### WHAT YOU WILL DO
Print every line of the data below without changing anything.

### DATASET ENTRIES
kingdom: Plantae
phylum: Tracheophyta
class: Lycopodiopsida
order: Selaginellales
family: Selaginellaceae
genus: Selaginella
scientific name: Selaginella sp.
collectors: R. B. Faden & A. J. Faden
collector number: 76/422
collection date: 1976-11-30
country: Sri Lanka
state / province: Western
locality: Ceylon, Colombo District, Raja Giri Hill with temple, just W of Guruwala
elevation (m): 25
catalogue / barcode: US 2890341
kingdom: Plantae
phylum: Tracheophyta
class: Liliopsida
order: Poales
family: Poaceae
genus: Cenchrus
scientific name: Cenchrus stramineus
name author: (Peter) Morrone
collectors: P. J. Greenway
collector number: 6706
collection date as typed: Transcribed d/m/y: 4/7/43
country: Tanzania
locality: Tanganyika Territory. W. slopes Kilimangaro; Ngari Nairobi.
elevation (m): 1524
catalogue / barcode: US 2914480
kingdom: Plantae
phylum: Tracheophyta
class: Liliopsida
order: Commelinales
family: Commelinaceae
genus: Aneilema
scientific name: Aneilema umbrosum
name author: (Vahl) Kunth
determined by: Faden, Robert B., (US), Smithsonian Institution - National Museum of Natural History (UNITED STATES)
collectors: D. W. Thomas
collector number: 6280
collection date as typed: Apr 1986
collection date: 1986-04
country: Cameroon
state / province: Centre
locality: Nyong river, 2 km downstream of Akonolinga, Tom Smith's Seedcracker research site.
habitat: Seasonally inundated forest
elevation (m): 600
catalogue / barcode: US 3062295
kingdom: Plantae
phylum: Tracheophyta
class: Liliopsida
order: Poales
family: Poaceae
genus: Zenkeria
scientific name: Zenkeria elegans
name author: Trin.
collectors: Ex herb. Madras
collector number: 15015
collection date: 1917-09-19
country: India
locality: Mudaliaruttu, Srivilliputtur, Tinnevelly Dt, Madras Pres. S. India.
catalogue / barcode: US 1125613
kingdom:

### WRITTEN ANSWER
kingdom: Plantae
phylum: Tracheophyta
class: Lycopodiopsida
order: Selaginellales
family: Selaginellaceae
genus: Selaginella
scientific name: Selaginella sp.
collectors: R. B. Faden & A. J. Faden
collector number: 76/422
collection date: 1976-11-30
country: Sri Lanka
state / province: Western
locality: Ceylon, Colombo District, Raja Giri Hill with temple, just W of Guruwala
elevation (m): 25
catalogue / barcode: US 2890341
kingdom: Plantae
phylum: Tracheophyta
class: Liliopsida
order: Poales
family: Poaceae
genus: Cenchrus
scientific name: Cenchrus stramineus
name author: (Peter) Morrone
collectors: P. J. Greenway
collector number: 6706
collection date as typed: Transcribed d/m/y: 4/7/43
country: Tanzania
locality: Tanganyika Territory. W. slopes Kilimangaro; Ngari Nairobi.
elevation (m): 1524
catalogue / barcode: US 2914480
kingdom: Plantae
phylum: Tracheophyta
class: Liliopsida
order: Commelinales
family: Commelinaceae
genus: Aneilema
scientific name: Aneilema umbrosum
name author: (Vahl) Kunth
determined by: Faden, Robert B., (US), Smithsonian Institution - National Museum of Natural History (UNITED STATES)
collectors: D. W. Thomas
collector number: 6280
collection date as typed: Apr 1986
collection date: 1986-04
country: Cameroon
state / province: Centre
locality: Nyong river, 2 km downstream of Akonolinga, Tom Smith's Seedcracker research site.
habitat: Seasonally inundated forest
elevation (m): 600
catalogue / barcode: US 3062295
kingdom: Plantae
phylum: Tracheophyta
class: Liliopsida
order: Poales
family: Poaceae
genus: Zenkeria
scientific name: Zenkeria elegans
name author: Trin.
collectors: Ex herb. Madras
collector number: 15015
collection date: 1917-09-19
country: India
locality: Mudaliaruttu, Srivilliputtur, Tinnevelly Dt, Madras Pres. S. India.
catalogue / barcode: US 1125613
kingdom:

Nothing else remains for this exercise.